Face à la crise sanitaire, les industriels du plastique vantent les mérites des propriétés barrières de leur matériau. Ils tentent de repousser, voire complètement retirer les restrictions et interdictions à venir. Mais l’achat d’emballages en plastique ne figure pas parmi les gestes barrières reconnus.
Aux États-Unis, la Plastics Industry Association a écrit au département américain de la Santé et des Services sociaux pour lui demander de vanter publiquement les bénéfices du plastique à usage unique pour la santé et la sécurité. En Europe, l’industrie européenne veut faire reculer les dernières avancées réglementaires en matière de lutte contre le plastique à usage unique. Le 8 avril, la Confédération Européenne de la plasturgie (EuPC) a ainsi adressé une lettre ouverte à la Commission européenne. Face à une législation qualifiée de « politique », elle appelle la Commission à prendre en compte les « conséquences hygiéniques de l’interdiction ou de la réduction des plastiques à usage unique ». En ce sens, elle lui demande de repousser d’un an l’application de la Directive SUP sur les plastiques à usage unique et de lever toutes les interdictions prévues de produits.

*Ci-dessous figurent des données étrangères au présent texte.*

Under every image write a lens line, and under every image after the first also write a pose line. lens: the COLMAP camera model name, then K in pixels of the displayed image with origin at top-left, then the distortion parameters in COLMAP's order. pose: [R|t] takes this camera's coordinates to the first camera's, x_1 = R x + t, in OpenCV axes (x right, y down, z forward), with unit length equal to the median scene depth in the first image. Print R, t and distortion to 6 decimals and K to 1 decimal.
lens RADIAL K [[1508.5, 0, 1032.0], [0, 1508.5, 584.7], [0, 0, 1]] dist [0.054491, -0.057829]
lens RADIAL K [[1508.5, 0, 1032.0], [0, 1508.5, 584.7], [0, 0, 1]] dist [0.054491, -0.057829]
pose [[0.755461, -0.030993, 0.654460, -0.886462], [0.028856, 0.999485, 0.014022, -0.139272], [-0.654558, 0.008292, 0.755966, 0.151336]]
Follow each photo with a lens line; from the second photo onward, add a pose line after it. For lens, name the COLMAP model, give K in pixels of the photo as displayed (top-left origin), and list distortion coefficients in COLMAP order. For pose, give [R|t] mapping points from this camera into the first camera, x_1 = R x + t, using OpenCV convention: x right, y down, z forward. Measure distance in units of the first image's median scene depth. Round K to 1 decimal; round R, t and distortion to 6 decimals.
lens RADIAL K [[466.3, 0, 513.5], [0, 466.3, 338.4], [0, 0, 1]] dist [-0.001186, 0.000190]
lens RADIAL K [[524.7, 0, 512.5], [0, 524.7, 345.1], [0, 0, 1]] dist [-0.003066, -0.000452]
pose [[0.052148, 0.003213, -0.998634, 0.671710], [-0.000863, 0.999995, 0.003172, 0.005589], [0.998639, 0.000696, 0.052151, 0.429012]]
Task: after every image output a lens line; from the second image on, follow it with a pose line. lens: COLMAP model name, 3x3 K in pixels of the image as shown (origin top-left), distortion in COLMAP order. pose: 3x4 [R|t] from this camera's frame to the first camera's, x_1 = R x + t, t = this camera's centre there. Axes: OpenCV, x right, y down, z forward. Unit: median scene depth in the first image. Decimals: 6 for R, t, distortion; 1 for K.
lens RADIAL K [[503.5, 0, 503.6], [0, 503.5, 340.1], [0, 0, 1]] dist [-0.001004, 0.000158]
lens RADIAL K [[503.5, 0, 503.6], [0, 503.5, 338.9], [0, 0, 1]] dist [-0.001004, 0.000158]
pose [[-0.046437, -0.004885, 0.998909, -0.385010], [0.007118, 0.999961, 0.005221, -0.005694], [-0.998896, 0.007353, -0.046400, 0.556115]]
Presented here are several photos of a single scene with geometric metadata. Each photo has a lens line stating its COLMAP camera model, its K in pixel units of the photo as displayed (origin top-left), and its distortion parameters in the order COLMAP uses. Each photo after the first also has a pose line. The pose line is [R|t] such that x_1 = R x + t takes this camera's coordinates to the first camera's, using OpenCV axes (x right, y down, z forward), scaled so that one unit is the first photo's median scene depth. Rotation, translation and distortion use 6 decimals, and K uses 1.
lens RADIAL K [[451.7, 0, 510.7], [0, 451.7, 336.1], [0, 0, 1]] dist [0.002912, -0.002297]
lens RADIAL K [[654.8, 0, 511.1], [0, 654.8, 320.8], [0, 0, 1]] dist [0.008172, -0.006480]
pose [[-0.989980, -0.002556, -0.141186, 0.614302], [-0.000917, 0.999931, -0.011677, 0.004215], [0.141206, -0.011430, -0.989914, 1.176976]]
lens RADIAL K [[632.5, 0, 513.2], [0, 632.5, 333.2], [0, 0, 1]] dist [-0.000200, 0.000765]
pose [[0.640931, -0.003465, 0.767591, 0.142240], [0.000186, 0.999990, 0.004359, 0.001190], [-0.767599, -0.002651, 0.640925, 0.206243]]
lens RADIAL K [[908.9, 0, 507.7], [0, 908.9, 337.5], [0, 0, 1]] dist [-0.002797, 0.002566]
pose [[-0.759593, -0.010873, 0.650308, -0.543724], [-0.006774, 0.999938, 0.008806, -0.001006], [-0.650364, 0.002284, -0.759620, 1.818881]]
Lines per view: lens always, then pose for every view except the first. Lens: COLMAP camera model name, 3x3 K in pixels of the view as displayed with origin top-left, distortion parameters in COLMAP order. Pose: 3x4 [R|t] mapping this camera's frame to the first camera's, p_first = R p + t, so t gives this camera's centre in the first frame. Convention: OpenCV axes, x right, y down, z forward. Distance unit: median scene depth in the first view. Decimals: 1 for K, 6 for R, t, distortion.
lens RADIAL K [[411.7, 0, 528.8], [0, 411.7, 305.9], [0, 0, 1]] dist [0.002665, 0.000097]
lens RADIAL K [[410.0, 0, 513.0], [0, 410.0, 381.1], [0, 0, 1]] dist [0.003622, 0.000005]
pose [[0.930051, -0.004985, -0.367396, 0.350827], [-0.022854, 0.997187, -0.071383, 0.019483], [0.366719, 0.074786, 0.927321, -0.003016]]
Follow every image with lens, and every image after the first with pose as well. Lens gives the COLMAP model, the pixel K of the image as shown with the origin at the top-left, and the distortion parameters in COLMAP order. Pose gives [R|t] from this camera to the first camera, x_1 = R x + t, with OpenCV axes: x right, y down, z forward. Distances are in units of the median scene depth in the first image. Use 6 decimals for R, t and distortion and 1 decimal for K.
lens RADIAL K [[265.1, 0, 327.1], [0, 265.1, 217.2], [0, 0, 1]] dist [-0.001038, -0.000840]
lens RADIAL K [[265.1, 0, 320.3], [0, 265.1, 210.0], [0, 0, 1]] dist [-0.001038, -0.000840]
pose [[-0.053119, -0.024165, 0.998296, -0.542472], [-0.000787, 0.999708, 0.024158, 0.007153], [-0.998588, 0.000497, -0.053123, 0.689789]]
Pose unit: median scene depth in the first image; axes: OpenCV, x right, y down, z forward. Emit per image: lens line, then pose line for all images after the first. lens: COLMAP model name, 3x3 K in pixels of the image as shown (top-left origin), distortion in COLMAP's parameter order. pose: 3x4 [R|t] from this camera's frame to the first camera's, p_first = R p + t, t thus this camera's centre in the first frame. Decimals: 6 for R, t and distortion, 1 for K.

L’industrie avance, la Commission européenne résiste
« Le report de la mise en œuvre donnera à tous les États membres de l’UE plus de temps pour se concentrer sur des mesures plus urgentes dans la lutte contre le COVID-19, en distribuant aussi des plastiques à usage unique dans des situations d’urgence », tente le représentant des plasturgistes européens. Masques, surblouses, bouteilles de gel hydroalcoolique sont en effet indispensables dans la lutte contre le Covid-19. Le hic est que la Directive ne prévoit en aucun cas des interdictions de plastiques à usage unique dans le domaine médical. Il s’agit d’emballages et objets qui n’ont pas de rôle dans la lutte contre le coronavirus : les couverts et assiettes, les pailles, les touillettes à café, les tiges pour ballons, les cotons-tiges, les récipients pour aliments et gobelets en polystyrène expansé.
La Commission a donc opposé au courrier de l’EuPC une fin de non-recevoir. « Les délais dans le droit de l’UE doivent être respectés », répond Vivian Loonela, porte-parole de la Commission européenne pour les questions environnementales. « Dans les circonstances actuelles où de nombreuses activités économiques essentielles, y compris la gestion des déchets, sont sous pression, il est encore plus important de poursuivre les efforts globaux de réduction des déchets », estime-t-elle. Ceci est d’autant plus important que le secteur du tri et du recyclage fait face à une activité fortement réduite dans certaines régions, notamment en Île-de-France.
Non, le plastique ne protège pas du coronavirus
Elipso, le représentant des entreprises des emballages en plastique souple, tente sa chance en parallèle. Dans un communiqué daté du 8 avril, il vante la mobilisation des entreprises de l’emballage plastique et leur solidarité face à la crise du Covid-19. Sa présidente Françoise Andres avance que « l’emballage garantit un effet barrière », soit « la première protection des produits ». Elipso voit dans le plastique « un partenaire essentiel dans la lutte contre le virus ».
Un sondage d’Elipso mené auprès de ses adhérents montre que l’activité des plasturgistes de l’emballage tourne à plein régime. La moitié des entreprises ayant répondu à son enquête, pour la plupart des fabricants d’emballages à destination de l’alimentaire vendu en grande distribution, connaissent une hausse d’activité. 17 % d’entre elles font face à une hausse de 20 à 30 % et 20 % répondent à une hausse de 10 à 20 %. Face aux craintes d’une contamination par l’eau du robinet, les bouteilles d’eau figurent parmi les emballages les plus demandés.
Mais les experts sanitaires sont formels : les emballages ne protègent pas contre le virus, car ils sont eux même manipulés. Plusieurs études ont montré que le coronavirus pouvait rester plusieurs jours sur les matériaux plastiques. Selon une étude de l’Université de Hong Kong, présentée dans le Lancet Microb, le SARS-CoV-2 pourrait même survivre 7 jours sur le plastique ou l’acier inoxydable, contre 4 jours pour le verre, 2 jours pour le bois et moins de 3 heures pour le papier.
L’Anses a notamment dressé plusieurs recommandations concernant l’alimentation, les courses et le nettoyage. Le plastique ne fait pas partie des recommandations pour limiter les risques. L’agence rappelle que « les emballages peuvent avoir été contaminés par des mains souillées lors de leur manipulation par une personne infectée ». Elle recommande d’« essuyer les emballages avec un essuie tout à usage unique humidifié ». Elle conseille par ailleurs de laver ses fruits et légumes à l’eau potable et de cuire ses aliments à cœur à au moins 70°C.